Blair Targets Failing Care Homes in Social Exclusion Strategy

{mosimage} Failing local authority childcare homes may be taken over by the voluntary sector under plans considered by Tony Blair at a Chequers seminar yesterday. Mr Blair and his social exclusion minister, Hilary Armstrong, have also been looking at German approaches to helping children in care, including giving them one care worker to take them through education and act as their champion. The ideas are part of a government plan designed to help the bottom 2% in society, termed in Whitehall “high-risk, high-harm and high-cost families”. The focus on the Labour heartlands issue of social exclusion may do something to shore up the prime minister’s political position inside the party before what is likely to be a turbulent party conference. In a speech next week Mr Blair will concentrate on children in care, teenage mothers and mentally ill people on benefit – people who have been “difficult to reach” in previous government programmes.

Mr Blair yesterday met ministers involved in social exclusion issues along with leading agencies such as the Joseph Rowntree Foundation and Turning Point. Papers from experts on social exclusion will be published on the day of his speech.

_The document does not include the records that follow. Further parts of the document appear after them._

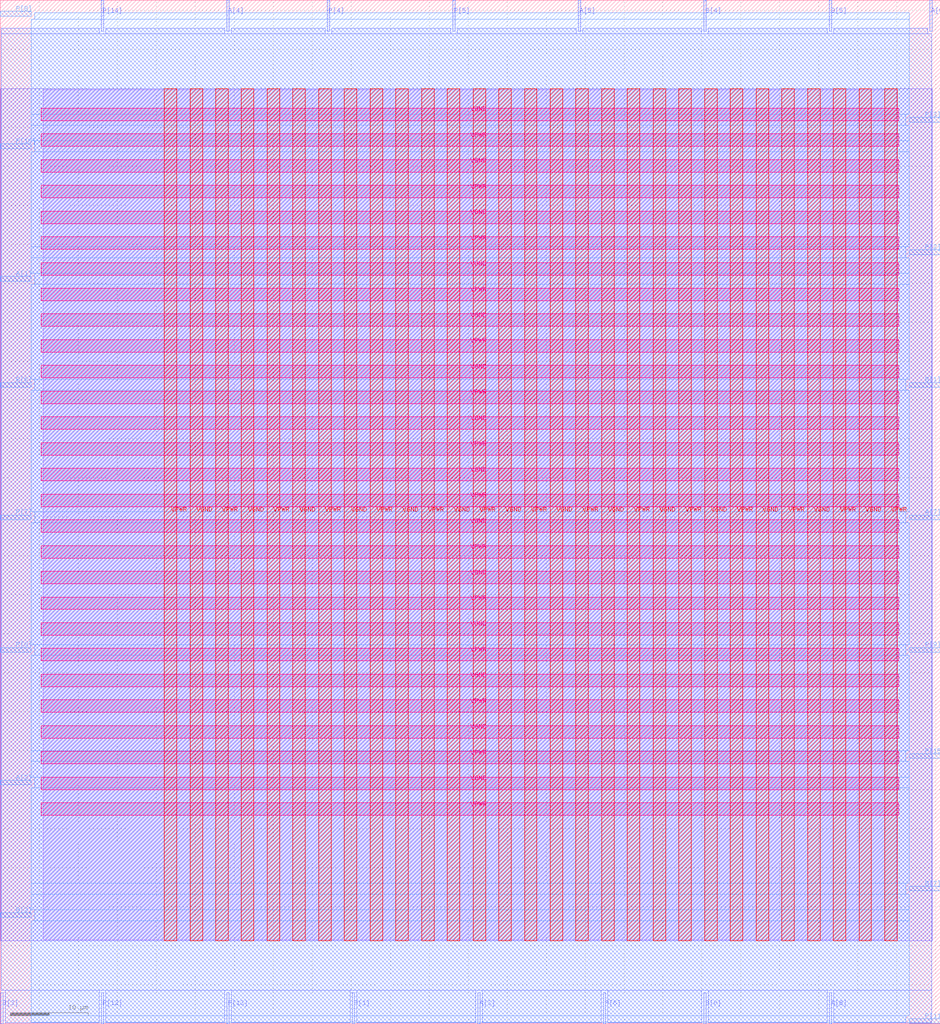
<source format=lef>
VERSION 5.7 ;
  NOWIREEXTENSIONATPIN ON ;
  DIVIDERCHAR "/" ;
  BUSBITCHARS "[]" ;
MACRO baugh
  CLASS BLOCK ;
  FOREIGN baugh ;
  ORIGIN 0.000 0.000 ;
  SIZE 120.560 BY 131.280 ;
  PIN A[0]
    DIRECTION INPUT ;
    USE SIGNAL ;
    ANTENNAGATEAREA 0.213000 ;
    PORT
      LAYER met2 ;
        RECT 119.230 127.280 119.510 131.280 ;
    END
  END A[0]
  PIN A[1]
    DIRECTION INPUT ;
    USE SIGNAL ;
    ANTENNAGATEAREA 0.213000 ;
    PORT
      LAYER met3 ;
        RECT 0.000 95.240 4.000 95.840 ;
    END
  END A[1]
  PIN A[2]
    DIRECTION INPUT ;
    USE SIGNAL ;
    ANTENNAGATEAREA 0.213000 ;
    PORT
      LAYER met3 ;
        RECT 0.000 30.640 4.000 31.240 ;
    END
  END A[2]
  PIN A[3]
    DIRECTION INPUT ;
    USE SIGNAL ;
    ANTENNAGATEAREA 0.213000 ;
    PORT
      LAYER met2 ;
        RECT 61.270 0.000 61.550 4.000 ;
    END
  END A[3]
  PIN A[4]
    DIRECTION INPUT ;
    USE SIGNAL ;
    ANTENNAGATEAREA 0.159000 ;
    PORT
      LAYER met2 ;
        RECT 29.070 127.280 29.350 131.280 ;
    END
  END A[4]
  PIN A[5]
    DIRECTION INPUT ;
    USE SIGNAL ;
    ANTENNAGATEAREA 0.213000 ;
    PORT
      LAYER met2 ;
        RECT 74.150 127.280 74.430 131.280 ;
    END
  END A[5]
  PIN A[6]
    DIRECTION INPUT ;
    USE SIGNAL ;
    ANTENNAGATEAREA 0.213000 ;
    PORT
      LAYER met2 ;
        RECT 106.350 0.000 106.630 4.000 ;
    END
  END A[6]
  PIN A[7]
    DIRECTION INPUT ;
    USE SIGNAL ;
    ANTENNAGATEAREA 0.495000 ;
    PORT
      LAYER met3 ;
        RECT 116.560 64.640 120.560 65.240 ;
    END
  END A[7]
  PIN B[0]
    DIRECTION INPUT ;
    USE SIGNAL ;
    ANTENNAGATEAREA 0.495000 ;
    PORT
      LAYER met2 ;
        RECT 90.250 0.000 90.530 4.000 ;
    END
  END B[0]
  PIN B[1]
    DIRECTION INPUT ;
    USE SIGNAL ;
    ANTENNAGATEAREA 0.247500 ;
    PORT
      LAYER met3 ;
        RECT 116.560 81.640 120.560 82.240 ;
    END
  END B[1]
  PIN B[2]
    DIRECTION INPUT ;
    USE SIGNAL ;
    ANTENNAGATEAREA 0.159000 ;
    PORT
      LAYER met3 ;
        RECT 0.000 13.640 4.000 14.240 ;
    END
  END B[2]
  PIN B[3]
    DIRECTION INPUT ;
    USE SIGNAL ;
    ANTENNAGATEAREA 0.247500 ;
    PORT
      LAYER met2 ;
        RECT 0.090 0.000 0.370 4.000 ;
    END
  END B[3]
  PIN B[4]
    DIRECTION INPUT ;
    USE SIGNAL ;
    ANTENNAGATEAREA 0.159000 ;
    PORT
      LAYER met2 ;
        RECT 90.250 127.280 90.530 131.280 ;
    END
  END B[4]
  PIN B[5]
    DIRECTION INPUT ;
    USE SIGNAL ;
    ANTENNAGATEAREA 0.213000 ;
    PORT
      LAYER met2 ;
        RECT 106.350 127.280 106.630 131.280 ;
    END
  END B[5]
  PIN B[6]
    DIRECTION INPUT ;
    USE SIGNAL ;
    ANTENNAGATEAREA 0.126000 ;
    PORT
      LAYER met3 ;
        RECT 0.000 81.640 4.000 82.240 ;
    END
  END B[6]
  PIN B[7]
    DIRECTION INPUT ;
    USE SIGNAL ;
    ANTENNAGATEAREA 0.742500 ;
    PORT
      LAYER met3 ;
        RECT 116.560 17.040 120.560 17.640 ;
    END
  END B[7]
  PIN P[0]
    DIRECTION OUTPUT TRISTATE ;
    USE SIGNAL ;
    ANTENNADIFFAREA 0.795200 ;
    PORT
      LAYER met3 ;
        RECT 0.000 47.640 4.000 48.240 ;
    END
  END P[0]
  PIN P[10]
    DIRECTION OUTPUT TRISTATE ;
    USE SIGNAL ;
    ANTENNADIFFAREA 0.795200 ;
    PORT
      LAYER met3 ;
        RECT 0.000 112.240 4.000 112.840 ;
    END
  END P[10]
  PIN P[11]
    DIRECTION OUTPUT TRISTATE ;
    USE SIGNAL ;
    ANTENNADIFFAREA 0.795200 ;
    PORT
      LAYER met3 ;
        RECT 116.560 0.040 120.560 0.640 ;
    END
  END P[11]
  PIN P[12]
    DIRECTION OUTPUT TRISTATE ;
    USE SIGNAL ;
    ANTENNADIFFAREA 0.795200 ;
    PORT
      LAYER met2 ;
        RECT 12.970 0.000 13.250 4.000 ;
    END
  END P[12]
  PIN P[13]
    DIRECTION OUTPUT TRISTATE ;
    USE SIGNAL ;
    ANTENNADIFFAREA 0.795200 ;
    PORT
      LAYER met2 ;
        RECT 29.070 0.000 29.350 4.000 ;
    END
  END P[13]
  PIN P[14]
    DIRECTION OUTPUT TRISTATE ;
    USE SIGNAL ;
    ANTENNADIFFAREA 1.336500 ;
    PORT
      LAYER met2 ;
        RECT 12.970 127.280 13.250 131.280 ;
    END
  END P[14]
  PIN P[15]
    DIRECTION OUTPUT TRISTATE ;
    USE SIGNAL ;
    ANTENNADIFFAREA 0.795200 ;
    PORT
      LAYER met3 ;
        RECT 116.560 34.040 120.560 34.640 ;
    END
  END P[15]
  PIN P[1]
    DIRECTION OUTPUT TRISTATE ;
    USE SIGNAL ;
    ANTENNADIFFAREA 0.795200 ;
    PORT
      LAYER met2 ;
        RECT 45.170 0.000 45.450 4.000 ;
    END
  END P[1]
  PIN P[2]
    DIRECTION OUTPUT TRISTATE ;
    USE SIGNAL ;
    ANTENNADIFFAREA 0.445500 ;
    PORT
      LAYER met3 ;
        RECT 116.560 98.640 120.560 99.240 ;
    END
  END P[2]
  PIN P[3]
    DIRECTION OUTPUT TRISTATE ;
    USE SIGNAL ;
    ANTENNADIFFAREA 0.795200 ;
    PORT
      LAYER met3 ;
        RECT 116.560 115.640 120.560 116.240 ;
    END
  END P[3]
  PIN P[4]
    DIRECTION OUTPUT TRISTATE ;
    USE SIGNAL ;
    ANTENNADIFFAREA 0.795200 ;
    PORT
      LAYER met2 ;
        RECT 41.950 127.280 42.230 131.280 ;
    END
  END P[4]
  PIN P[5]
    DIRECTION OUTPUT TRISTATE ;
    USE SIGNAL ;
    ANTENNADIFFAREA 0.445500 ;
    PORT
      LAYER met2 ;
        RECT 58.050 127.280 58.330 131.280 ;
    END
  END P[5]
  PIN P[6]
    DIRECTION OUTPUT TRISTATE ;
    USE SIGNAL ;
    ANTENNADIFFAREA 0.795200 ;
    PORT
      LAYER met2 ;
        RECT 77.370 0.000 77.650 4.000 ;
    END
  END P[6]
  PIN P[7]
    DIRECTION OUTPUT TRISTATE ;
    USE SIGNAL ;
    ANTENNADIFFAREA 0.795200 ;
    PORT
      LAYER met3 ;
        RECT 0.000 64.640 4.000 65.240 ;
    END
  END P[7]
  PIN P[8]
    DIRECTION OUTPUT TRISTATE ;
    USE SIGNAL ;
    ANTENNADIFFAREA 0.795200 ;
    PORT
      LAYER met3 ;
        RECT 0.000 129.240 4.000 129.840 ;
    END
  END P[8]
  PIN P[9]
    DIRECTION OUTPUT TRISTATE ;
    USE SIGNAL ;
    ANTENNADIFFAREA 0.795200 ;
    PORT
      LAYER met3 ;
        RECT 116.560 47.640 120.560 48.240 ;
    END
  END P[9]
  PIN VGND
    DIRECTION INOUT ;
    USE GROUND ;
    PORT
      LAYER met4 ;
        RECT 24.340 10.640 25.940 119.920 ;
    END
    PORT
      LAYER met4 ;
        RECT 30.940 10.640 32.540 119.920 ;
    END
    PORT
      LAYER met4 ;
        RECT 37.540 10.640 39.140 119.920 ;
    END
    PORT
      LAYER met4 ;
        RECT 44.140 10.640 45.740 119.920 ;
    END
    PORT
      LAYER met4 ;
        RECT 50.740 10.640 52.340 119.920 ;
    END
    PORT
      LAYER met4 ;
        RECT 57.340 10.640 58.940 119.920 ;
    END
    PORT
      LAYER met4 ;
        RECT 63.940 10.640 65.540 119.920 ;
    END
    PORT
      LAYER met4 ;
        RECT 70.540 10.640 72.140 119.920 ;
    END
    PORT
      LAYER met4 ;
        RECT 77.140 10.640 78.740 119.920 ;
    END
    PORT
      LAYER met4 ;
        RECT 83.740 10.640 85.340 119.920 ;
    END
    PORT
      LAYER met4 ;
        RECT 90.340 10.640 91.940 119.920 ;
    END
    PORT
      LAYER met4 ;
        RECT 96.940 10.640 98.540 119.920 ;
    END
    PORT
      LAYER met4 ;
        RECT 103.540 10.640 105.140 119.920 ;
    END
    PORT
      LAYER met4 ;
        RECT 110.140 10.640 111.740 119.920 ;
    END
    PORT
      LAYER met5 ;
        RECT 5.280 30.030 115.240 31.630 ;
    END
    PORT
      LAYER met5 ;
        RECT 5.280 36.630 115.240 38.230 ;
    END
    PORT
      LAYER met5 ;
        RECT 5.280 43.230 115.240 44.830 ;
    END
    PORT
      LAYER met5 ;
        RECT 5.280 49.830 115.240 51.430 ;
    END
    PORT
      LAYER met5 ;
        RECT 5.280 56.430 115.240 58.030 ;
    END
    PORT
      LAYER met5 ;
        RECT 5.280 63.030 115.240 64.630 ;
    END
    PORT
      LAYER met5 ;
        RECT 5.280 69.630 115.240 71.230 ;
    END
    PORT
      LAYER met5 ;
        RECT 5.280 76.230 115.240 77.830 ;
    END
    PORT
      LAYER met5 ;
        RECT 5.280 82.830 115.240 84.430 ;
    END
    PORT
      LAYER met5 ;
        RECT 5.280 89.430 115.240 91.030 ;
    END
    PORT
      LAYER met5 ;
        RECT 5.280 96.030 115.240 97.630 ;
    END
    PORT
      LAYER met5 ;
        RECT 5.280 102.630 115.240 104.230 ;
    END
    PORT
      LAYER met5 ;
        RECT 5.280 109.230 115.240 110.830 ;
    END
    PORT
      LAYER met5 ;
        RECT 5.280 115.830 115.240 117.430 ;
    END
  END VGND
  PIN VPWR
    DIRECTION INOUT ;
    USE POWER ;
    PORT
      LAYER met4 ;
        RECT 21.040 10.640 22.640 119.920 ;
    END
    PORT
      LAYER met4 ;
        RECT 27.640 10.640 29.240 119.920 ;
    END
    PORT
      LAYER met4 ;
        RECT 34.240 10.640 35.840 119.920 ;
    END
    PORT
      LAYER met4 ;
        RECT 40.840 10.640 42.440 119.920 ;
    END
    PORT
      LAYER met4 ;
        RECT 47.440 10.640 49.040 119.920 ;
    END
    PORT
      LAYER met4 ;
        RECT 54.040 10.640 55.640 119.920 ;
    END
    PORT
      LAYER met4 ;
        RECT 60.640 10.640 62.240 119.920 ;
    END
    PORT
      LAYER met4 ;
        RECT 67.240 10.640 68.840 119.920 ;
    END
    PORT
      LAYER met4 ;
        RECT 73.840 10.640 75.440 119.920 ;
    END
    PORT
      LAYER met4 ;
        RECT 80.440 10.640 82.040 119.920 ;
    END
    PORT
      LAYER met4 ;
        RECT 87.040 10.640 88.640 119.920 ;
    END
    PORT
      LAYER met4 ;
        RECT 93.640 10.640 95.240 119.920 ;
    END
    PORT
      LAYER met4 ;
        RECT 100.240 10.640 101.840 119.920 ;
    END
    PORT
      LAYER met4 ;
        RECT 106.840 10.640 108.440 119.920 ;
    END
    PORT
      LAYER met4 ;
        RECT 113.440 10.640 115.040 119.920 ;
    END
    PORT
      LAYER met5 ;
        RECT 5.280 26.730 115.240 28.330 ;
    END
    PORT
      LAYER met5 ;
        RECT 5.280 33.330 115.240 34.930 ;
    END
    PORT
      LAYER met5 ;
        RECT 5.280 39.930 115.240 41.530 ;
    END
    PORT
      LAYER met5 ;
        RECT 5.280 46.530 115.240 48.130 ;
    END
    PORT
      LAYER met5 ;
        RECT 5.280 53.130 115.240 54.730 ;
    END
    PORT
      LAYER met5 ;
        RECT 5.280 59.730 115.240 61.330 ;
    END
    PORT
      LAYER met5 ;
        RECT 5.280 66.330 115.240 67.930 ;
    END
    PORT
      LAYER met5 ;
        RECT 5.280 72.930 115.240 74.530 ;
    END
    PORT
      LAYER met5 ;
        RECT 5.280 79.530 115.240 81.130 ;
    END
    PORT
      LAYER met5 ;
        RECT 5.280 86.130 115.240 87.730 ;
    END
    PORT
      LAYER met5 ;
        RECT 5.280 92.730 115.240 94.330 ;
    END
    PORT
      LAYER met5 ;
        RECT 5.280 99.330 115.240 100.930 ;
    END
    PORT
      LAYER met5 ;
        RECT 5.280 105.930 115.240 107.530 ;
    END
    PORT
      LAYER met5 ;
        RECT 5.280 112.530 115.240 114.130 ;
    END
  END VPWR
  OBS
      LAYER li1 ;
        RECT 5.520 10.795 115.000 119.765 ;
      LAYER met1 ;
        RECT 0.070 10.640 119.530 119.920 ;
      LAYER met2 ;
        RECT 0.100 127.000 12.690 127.685 ;
        RECT 13.530 127.000 28.790 127.685 ;
        RECT 29.630 127.000 41.670 127.685 ;
        RECT 42.510 127.000 57.770 127.685 ;
        RECT 58.610 127.000 73.870 127.685 ;
        RECT 74.710 127.000 89.970 127.685 ;
        RECT 90.810 127.000 106.070 127.685 ;
        RECT 106.910 127.000 118.950 127.685 ;
        RECT 0.100 4.280 119.500 127.000 ;
        RECT 0.650 0.155 12.690 4.280 ;
        RECT 13.530 0.155 28.790 4.280 ;
        RECT 29.630 0.155 44.890 4.280 ;
        RECT 45.730 0.155 60.990 4.280 ;
        RECT 61.830 0.155 77.090 4.280 ;
        RECT 77.930 0.155 89.970 4.280 ;
        RECT 90.810 0.155 106.070 4.280 ;
        RECT 106.910 0.155 119.500 4.280 ;
      LAYER met3 ;
        RECT 4.400 128.840 116.560 129.690 ;
        RECT 3.990 116.640 116.560 128.840 ;
        RECT 3.990 115.240 116.160 116.640 ;
        RECT 3.990 113.240 116.560 115.240 ;
        RECT 4.400 111.840 116.560 113.240 ;
        RECT 3.990 99.640 116.560 111.840 ;
        RECT 3.990 98.240 116.160 99.640 ;
        RECT 3.990 96.240 116.560 98.240 ;
        RECT 4.400 94.840 116.560 96.240 ;
        RECT 3.990 82.640 116.560 94.840 ;
        RECT 4.400 81.240 116.160 82.640 ;
        RECT 3.990 65.640 116.560 81.240 ;
        RECT 4.400 64.240 116.160 65.640 ;
        RECT 3.990 48.640 116.560 64.240 ;
        RECT 4.400 47.240 116.160 48.640 ;
        RECT 3.990 35.040 116.560 47.240 ;
        RECT 3.990 33.640 116.160 35.040 ;
        RECT 3.990 31.640 116.560 33.640 ;
        RECT 4.400 30.240 116.560 31.640 ;
        RECT 3.990 18.040 116.560 30.240 ;
        RECT 3.990 16.640 116.160 18.040 ;
        RECT 3.990 14.640 116.560 16.640 ;
        RECT 4.400 13.240 116.560 14.640 ;
        RECT 3.990 1.040 116.560 13.240 ;
        RECT 3.990 0.175 116.160 1.040 ;
  END
END baugh
END LIBRARY


</source>
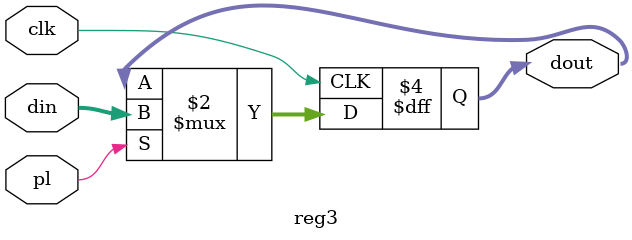
<source format=sv>
module reg8(clk, pl, din, dout);
  
  input clk, pl;
  input[7:0] din;
  output reg[7:0] dout;
  
  always @(posedge clk)
      if(pl)
        dout <= din;


endmodule

module reg3(clk, pl, din, dout);
  
  input clk, pl;
  input[2:0] din;
  output reg[2:0] dout;
  
  always @(posedge clk)
      if(pl)
        dout <= din;
  
endmodule
</source>
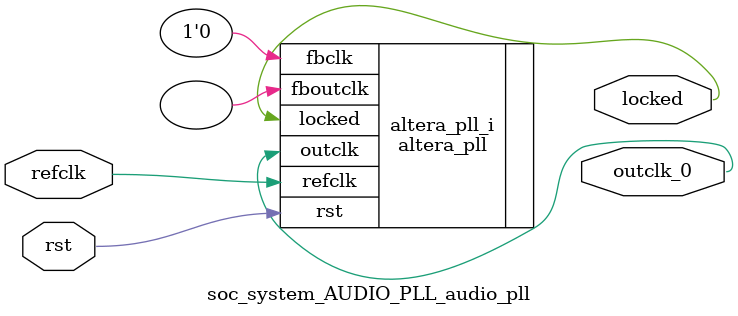
<source format=v>
`timescale 1ns/10ps
module  soc_system_AUDIO_PLL_audio_pll(

	// interface 'refclk'
	input wire refclk,

	// interface 'reset'
	input wire rst,

	// interface 'outclk0'
	output wire outclk_0,

	// interface 'locked'
	output wire locked
);

	altera_pll #(
		.fractional_vco_multiplier("false"),
		.reference_clock_frequency("50.0 MHz"),
		.operation_mode("direct"),
		.number_of_clocks(1),
		.output_clock_frequency0("12.288135 MHz"),
		.phase_shift0("0 ps"),
		.duty_cycle0(50),
		.output_clock_frequency1("0 MHz"),
		.phase_shift1("0 ps"),
		.duty_cycle1(50),
		.output_clock_frequency2("0 MHz"),
		.phase_shift2("0 ps"),
		.duty_cycle2(50),
		.output_clock_frequency3("0 MHz"),
		.phase_shift3("0 ps"),
		.duty_cycle3(50),
		.output_clock_frequency4("0 MHz"),
		.phase_shift4("0 ps"),
		.duty_cycle4(50),
		.output_clock_frequency5("0 MHz"),
		.phase_shift5("0 ps"),
		.duty_cycle5(50),
		.output_clock_frequency6("0 MHz"),
		.phase_shift6("0 ps"),
		.duty_cycle6(50),
		.output_clock_frequency7("0 MHz"),
		.phase_shift7("0 ps"),
		.duty_cycle7(50),
		.output_clock_frequency8("0 MHz"),
		.phase_shift8("0 ps"),
		.duty_cycle8(50),
		.output_clock_frequency9("0 MHz"),
		.phase_shift9("0 ps"),
		.duty_cycle9(50),
		.output_clock_frequency10("0 MHz"),
		.phase_shift10("0 ps"),
		.duty_cycle10(50),
		.output_clock_frequency11("0 MHz"),
		.phase_shift11("0 ps"),
		.duty_cycle11(50),
		.output_clock_frequency12("0 MHz"),
		.phase_shift12("0 ps"),
		.duty_cycle12(50),
		.output_clock_frequency13("0 MHz"),
		.phase_shift13("0 ps"),
		.duty_cycle13(50),
		.output_clock_frequency14("0 MHz"),
		.phase_shift14("0 ps"),
		.duty_cycle14(50),
		.output_clock_frequency15("0 MHz"),
		.phase_shift15("0 ps"),
		.duty_cycle15(50),
		.output_clock_frequency16("0 MHz"),
		.phase_shift16("0 ps"),
		.duty_cycle16(50),
		.output_clock_frequency17("0 MHz"),
		.phase_shift17("0 ps"),
		.duty_cycle17(50),
		.pll_type("General"),
		.pll_subtype("General")
	) altera_pll_i (
		.rst	(rst),
		.outclk	({outclk_0}),
		.locked	(locked),
		.fboutclk	( ),
		.fbclk	(1'b0),
		.refclk	(refclk)
	);
endmodule


</source>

Ministers are looking at shaking up provision for children in care, investment in “talking therapies” for mentally ill people on benefits, new strategies to curb teenage pregnancy and compulsory 12-week programmes to improve parenting.

The leader of the government’s Respect taskforce, Louise Casey, is a strong advocate of parenting classes for people whose children behave antisocially.

The government is looking at new incentives or penalties for care homes that fail to do better, as well as handing more contracts to run them to volunteer groups. Staff ratios and turnover are much higher in British care homes than in Germany or Denmark. Ms Armstrong is also interested in care homes having a single worker or mentor responsible for a child.

Ministers are also concerned that out of 60,000 children in care at any time, less than one in 10 get five good GCSEs, compared with more than half of other teenagers. A previous exclusion unit report committed the government to ensuring that 15% of young people in care homes in every local authority secure five good GCSEs by 2006, but the target is not likely to be met.

Government figures show that the 5% most disadvantaged are 100 times more likely to have multiple problems than the most advantaged 50%, including conduct disorders, police contact, cannabis use, mood disorders and alcohol abuse. Only 0.2% from the “most advantaged and engaged families” are likely to have multiple problems by the age of 15.

Ministers are concerned many services are failing to reach the most disadvantaged young people. In a recent note to the prime minister, Ms Armstrong said: “The major barrier is the sheer number of services involved in the complex needs of our most at-risk individuals and families, who are the responsibility of no single agency.”

The action plan is likely to look at cognitive therapy for mentally ill people on benefits, including for the increasing proportion on incapacity benefit.

Ministers also want to improve sex education in schools. The number of teenage pregnancies in the UK has fallen, but remains higher than in the rest of Europe.

Four challenges

  • Cutting teenage pregnancies

The government has pledged to halve teenage pregnancies by 2010, but they have fallen by only 11% for under-18s and 15% for under-16s since 1998 and remain the highest in western Europe; almost 40,000 girls became pregnant before they reached 18 in 2004.

  • Supporting children in care

Autumn will see an education green paper on helping this disadvantaged group, who are disproportionately likely to fail at school and to end up unemployed, homeless or in prison as adults. Ministers have already promised looked-after children will be able to go to their first-choice school even if it is full and are supporting a pilot scheme allowing some to attend boarding school.

  • Tackling chaotic parenting

January’s Respect action plan proposed a national parenting academy, the extension of parenting orders – involving obligatory guidance sessions – and a network of family support schemes. Under the most controversial proposals, families deemed a nuisance to neighbours could be moved to secure council homes with round-the-clock supervision and support.

  • Helping benefit claimants with mental illnesses

Depression and anxiety have become the main basis of incapacity benefit claims, but opinion is divided over plans to speed claimants’ return to work. Some fear that rehabilitation will not be funded adequately.